- Your assignment
How many of the lines in the material underneath include the string "redis"? State the number only.

** Record set follows **

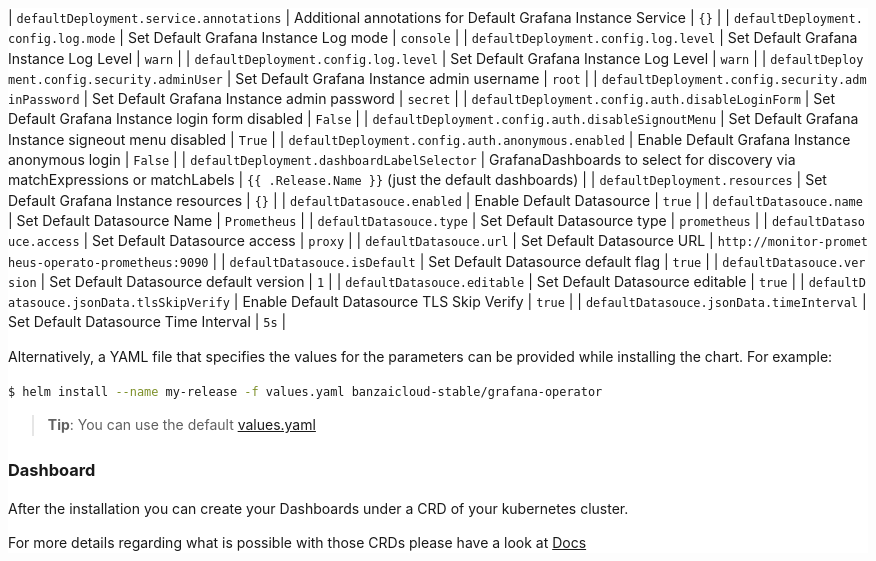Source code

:| `defaultDeployment.service.annotations`               | Additional annotations for Default Grafana Instance Service                                          | `{}`                                                  |
| `defaultDeployment.config.log.mode`                   | Set Default Grafana Instance Log mode                                                                | `console`                                               |
| `defaultDeployment.config.log.level`                  | Set Default Grafana Instance Log Level                                                               | `warn`                                                  |
| `defaultDeployment.config.log.level`                  | Set Default Grafana Instance Log Level                                                               | `warn`                                                  |
| `defaultDeployment.config.security.adminUser`         | Set Default Grafana Instance admin username                                                          | `root`                                                  |
| `defaultDeployment.config.security.adminPassword`     | Set Default Grafana Instance admin password                                                          | `secret`                                                |
| `defaultDeployment.config.auth.disableLoginForm`      | Set Default Grafana Instance login form disabled                                                     | `False`                                                 |
| `defaultDeployment.config.auth.disableSignoutMenu`    | Set Default Grafana Instance signeout menu disabled                                                  | `True`                                                  |
| `defaultDeployment.config.auth.anonymous.enabled`     | Enable Default Grafana Instance anonymous login                                                      | `False`                                                 |
| `defaultDeployment.dashboardLabelSelector`            | GrafanaDashboards to select for discovery via matchExpressions or matchLabels                        | `{{ .Release.Name }}` (just the default dashboards)     |
| `defaultDeployment.resources`                         | Set Default Grafana Instance resources                                                               | `{}`                                                    |
| `defaultDatasouce.enabled`                            | Enable Default Datasource                                                                            | `true`                                                  |
| `defaultDatasouce.name`                               | Set Default Datasource Name                                                                          | `Prometheus`                                            | 
| `defaultDatasouce.type`                               | Set Default Datasource type                                                                          | `prometheus`                                            |
| `defaultDatasouce.access`                             | Set Default Datasource access                                                                        | `proxy`                                                 |
| `defaultDatasouce.url`                                | Set Default Datasource URL                                                                           | `http://monitor-prometheus-operato-prometheus:9090`     |
| `defaultDatasouce.isDefault`                          | Set Default Datasource default flag                                                                  | `true`                                                  |
| `defaultDatasouce.version`                            | Set Default Datasource default version                                                               | `1`                                                     |
| `defaultDatasouce.editable`                           | Set Default Datasource editable                                                                      | `true`                                                  |
| `defaultDatasouce.jsonData.tlsSkipVerify`             | Enable Default Datasource TLS Skip Verify                                                            | `true`                                                  |
| `defaultDatasouce.jsonData.timeInterval`              | Set Default Datasource Time Interval                                                                 | `5s`                                                    |


Alternatively, a YAML file that specifies the values for the parameters can be provided while installing the chart. For example:

```bash
$ helm install --name my-release -f values.yaml banzaicloud-stable/grafana-operator
```

> **Tip**: You can use the default [values.yaml](values.yaml)


### Dashboard 
After the installation you can create your Dashboards under a CRD of your kubernetes cluster.

For more details regarding what is possible with those CRDs please have a look at [Docs](https://github.com/integr8ly/grafana-operator/blob/master/documentation/dashboards.md)

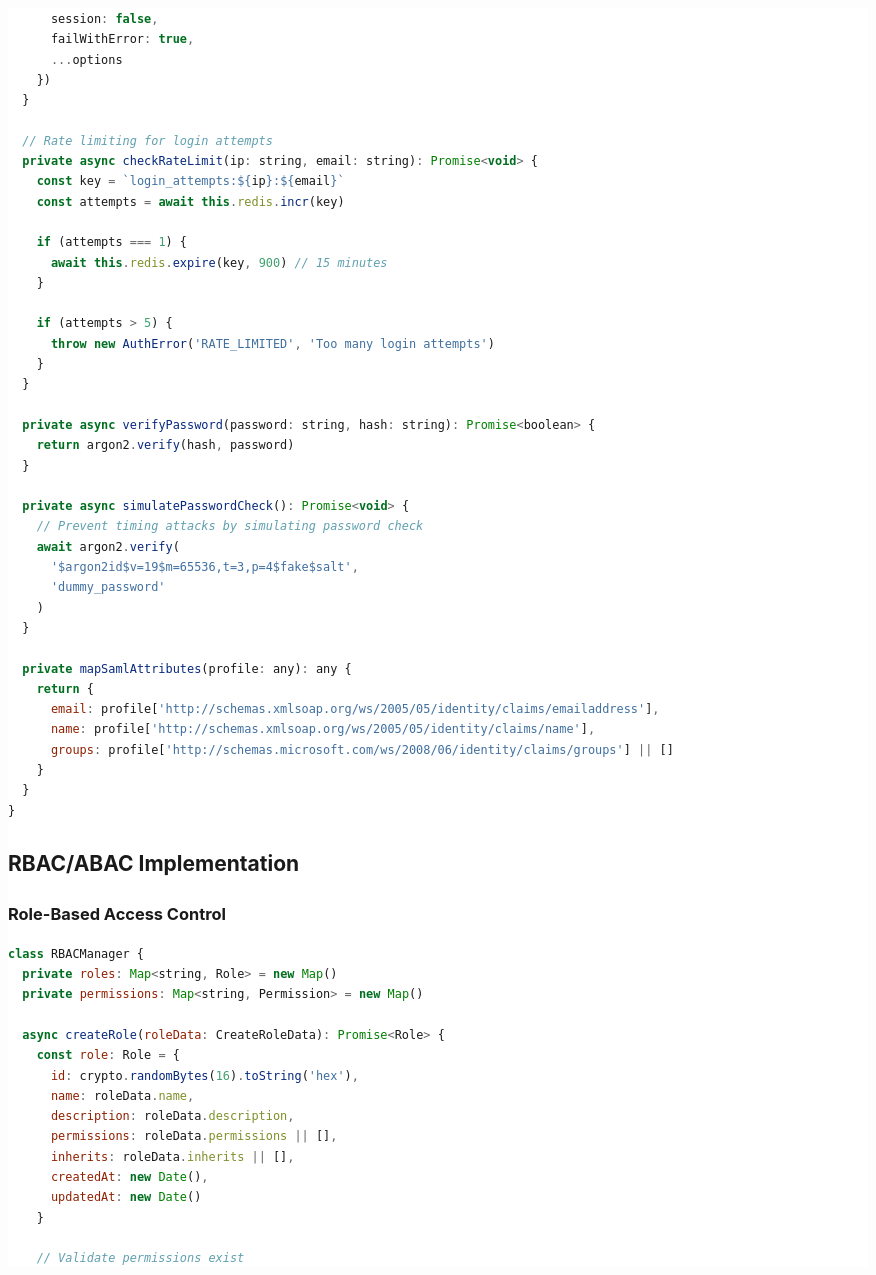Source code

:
 ```javascript
      session: false,
      failWithError: true,
      ...options
    })
  }

  // Rate limiting for login attempts
  private async checkRateLimit(ip: string, email: string): Promise<void> {
    const key = `login_attempts:${ip}:${email}`
    const attempts = await this.redis.incr(key)

    if (attempts === 1) {
      await this.redis.expire(key, 900) // 15 minutes
    }

    if (attempts > 5) {
      throw new AuthError('RATE_LIMITED', 'Too many login attempts')
    }
  }

  private async verifyPassword(password: string, hash: string): Promise<boolean> {
    return argon2.verify(hash, password)
  }

  private async simulatePasswordCheck(): Promise<void> {
    // Prevent timing attacks by simulating password check
    await argon2.verify(
      '$argon2id$v=19$m=65536,t=3,p=4$fake$salt',
      'dummy_password'
    )
  }

  private mapSamlAttributes(profile: any): any {
    return {
      email: profile['http://schemas.xmlsoap.org/ws/2005/05/identity/claims/emailaddress'],
      name: profile['http://schemas.xmlsoap.org/ws/2005/05/identity/claims/name'],
      groups: profile['http://schemas.microsoft.com/ws/2008/06/identity/claims/groups'] || []
    }
  }
}
```

## RBAC/ABAC Implementation

### Role-Based Access Control

```javascript
class RBACManager {
  private roles: Map<string, Role> = new Map()
  private permissions: Map<string, Permission> = new Map()

  async createRole(roleData: CreateRoleData): Promise<Role> {
    const role: Role = {
      id: crypto.randomBytes(16).toString('hex'),
      name: roleData.name,
      description: roleData.description,
      permissions: roleData.permissions || [],
      inherits: roleData.inherits || [],
      createdAt: new Date(),
      updatedAt: new Date()
    }

    // Validate permissions exist
```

** End of Record set **

- Response to this task
2